» Excerpt:

※

Elawyers Elawyers
Washington| Change

66 Fair empl.prac.cas. (Bna) 1340, 66 Empl. Prac. Dec. P 43,519 George Wicks, Sr. v. Mississippi State Employment Services, Hazel Cook, 94-60337 (1995)

Court: Court of Appeals for the Fifth Circuit Number: 94-60337 Visitors: 17
Filed: Jan. 06, 1995
Latest Update: Feb. 22, 2020
Summary: 41 F.3d 991 66 Fair Empl. Prac. Cas. (BNA) 1340 , 66 Empl. Prac. Dec. P 43,519 George WICKS, Sr., Plaintiff-Appellee, v. MISSISSIPPI STATE EMPLOYMENT SERVICES, et al., Defendants, Hazel Cook, Defendant-Appellant. No. 94-60337 Summary Calendar. United States Court of Appeals, Fifth Circuit. Jan. 6, 1995. Richard E. Wilbourn, Rickey T. Moore, Asst. Attys. Gen., Mike Moore, Atty. Gen., Jackson, MS, for appellant. Jim D. Waide, III, Luther C. Fisher, IV, Tupelo, MS, for appellee. Appeal from the Uni
More

41 F.3d 991

66 Fair Empl. Prac. Cas. (BNA) 1340,
66 Empl. Prac. Dec. P 43,519
George WICKS, Sr., Plaintiff-Appellee,
v.
MISSISSIPPI STATE EMPLOYMENT SERVICES, et al., Defendants,
Hazel Cook, Defendant-Appellant.

No. 94-60337
Summary Calendar.

United States Court of Appeals,
Fifth Circuit.

Jan. 6, 1995.

Richard E. Wilbourn, Rickey T. Moore, Asst. Attys. Gen., Mike Moore, Atty. Gen., Jackson, MS, for appellant.

Jim D. Waide, III, Luther C. Fisher, IV, Tupelo, MS, for appellee.

Appeal from the United States District Court for the Northern District of Mississippi.

Before POLITZ, Chief Judge, KING and STEWART, Circuit Judges.

POLITZ, Chief Judge:

1

Hazel Cook appeals the district court's denial of a protective order preventing all discovery prior to consideration of her motion to dismiss. For the reasons assigned, we reverse and remand for further proceedings consistent herewith.

※

» Description of the task: Translate this sentence from the court opinion into Spanish: "Hazel Cook appeals the district court's denial of a protective order preventing all discovery prior to consideration of her motion to dismiss."

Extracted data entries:
※

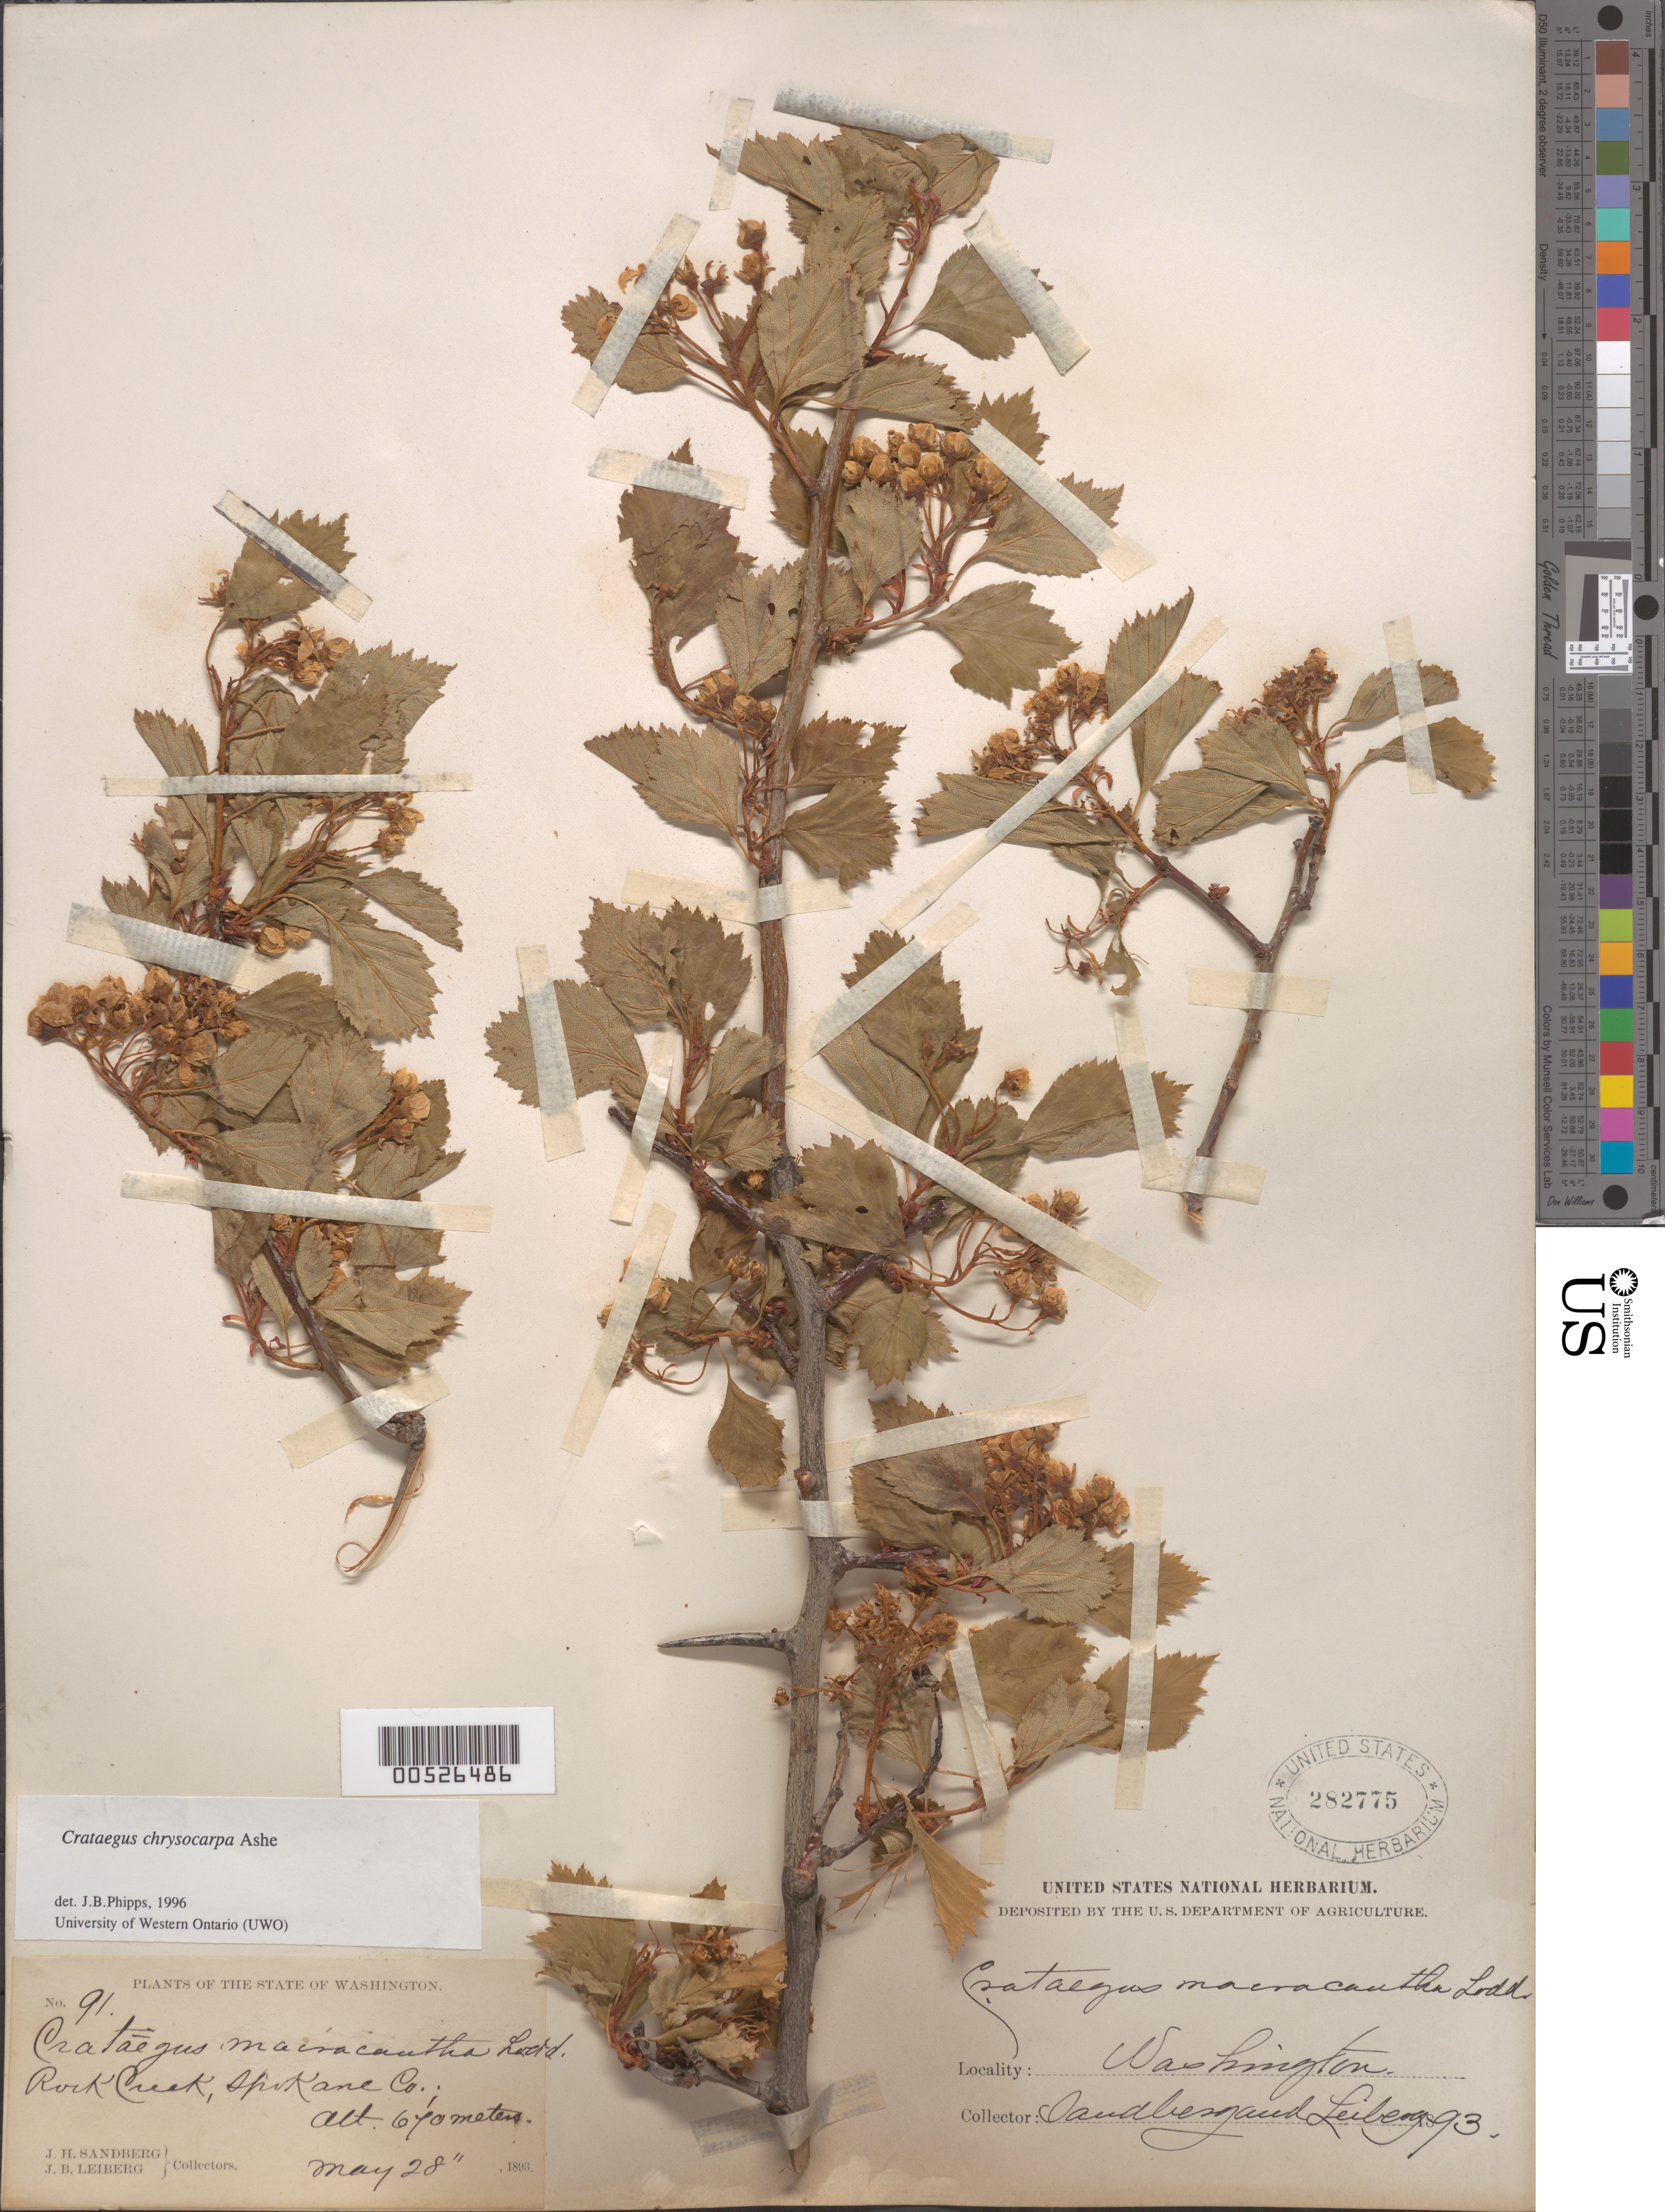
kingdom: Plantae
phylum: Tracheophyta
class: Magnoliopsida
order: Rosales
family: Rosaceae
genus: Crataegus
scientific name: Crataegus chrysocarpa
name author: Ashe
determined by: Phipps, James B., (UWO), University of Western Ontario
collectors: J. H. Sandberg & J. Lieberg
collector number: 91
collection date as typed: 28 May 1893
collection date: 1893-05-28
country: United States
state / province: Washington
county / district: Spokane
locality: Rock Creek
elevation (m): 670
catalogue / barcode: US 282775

※

» Expected output: Hazel Cook apela la denegación, por parte del tribunal de distrito, de una orden de protección que impidiera todo descubrimiento de pruebas antes de la consideración de su moción de desestimación.